De leden van de VVD-fractie vragen de regering waar huurders van ligplaatsen terecht kunnen met klachten over verhuurders. Zij vragen aandacht voor de dubbele rol die gemeenten kunnen hebben die enerzijds moeten toezien op goed verhuurderschap en anderzijds vaak zelf verhuurder van ligplaatsen zijn. Deze leden vragen de regering ook om nader toe te lichten hoe het primaat van het publiekrecht is versterkt sinds het uitkomen van het rapport «Vaste grond onder de voeten».

De leden van de CDA fractie hebben kennis genomen van het wetsvoorstel tot wijziging van Boek 7 van het Burgerlijk Wetboek in verband met het verbeteren van de huurbescherming voor huurders van ligplaatsen. Zij hebben nog een enkele vraag.

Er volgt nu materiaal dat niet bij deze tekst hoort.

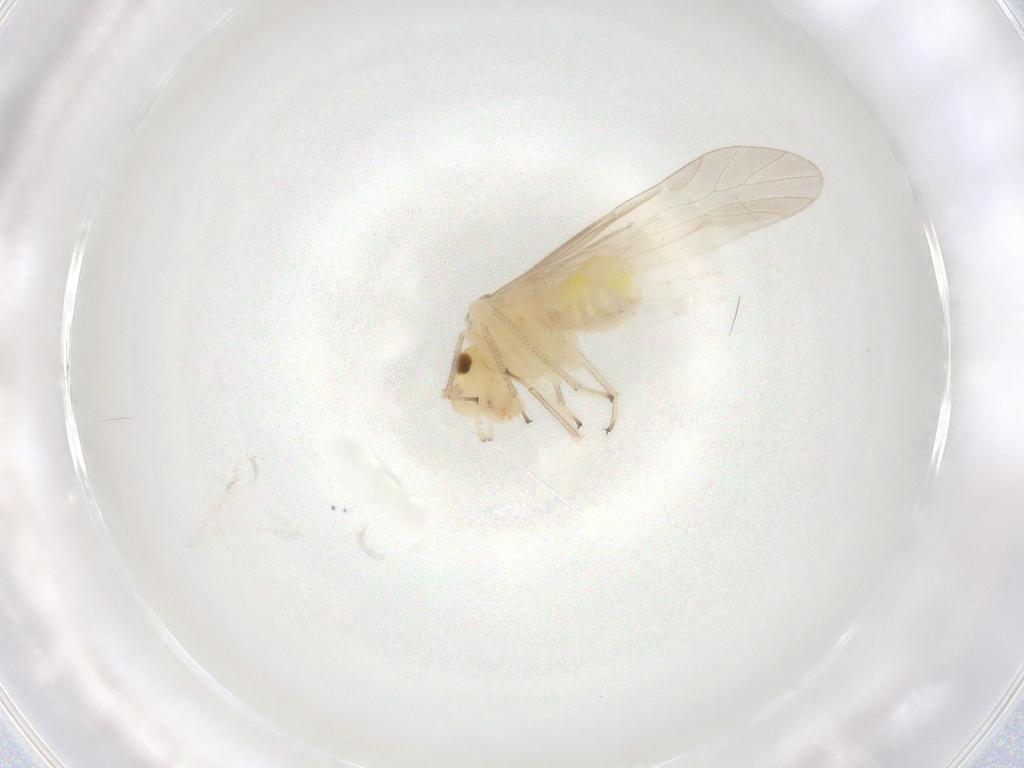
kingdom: Animalia
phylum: Arthropoda
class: Insecta
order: Psocodea
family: Caeciliusidae
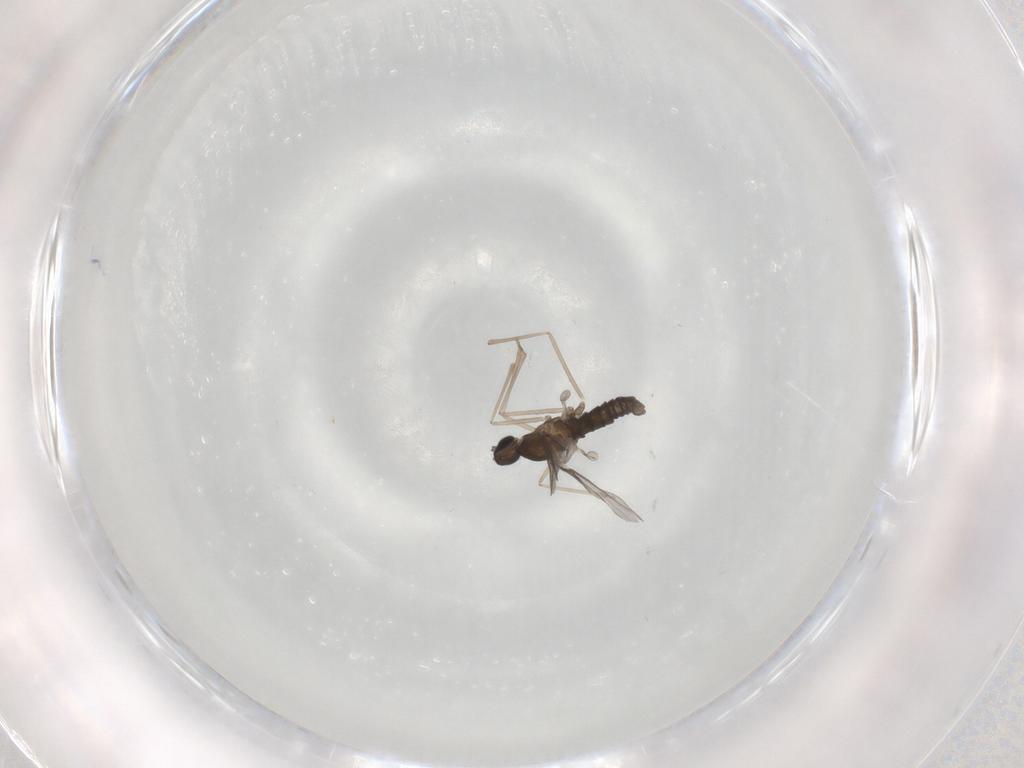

De leden van de CDA-fractie lezen dat in de toelichting op het onderhavige voorstel bij het begrip «ligplaats» wordt opgemerkt dat de vraag of een plaats in het water bestemd is voor het afmeren beantwoord wordt aan de hand van feitelijke omstandigheden en dat de bedoeling van de eigenaar van het stuk water doorslaggevend is. Deze leden wijzen erop dat dat tot verwarring zal leiden. Die verwarring kan nog groter worden nu het niet de bedoeling is om de huurbescherming te beperken tot die ligplaatsen die op grond van publiekrecht de «bestemming ligplaats» hebben. Graag vernemen zij wat de positie is van ligplaatsen die niet de «bestemming ligplaats» hebben, en toch een beroep doen op huurbescherming.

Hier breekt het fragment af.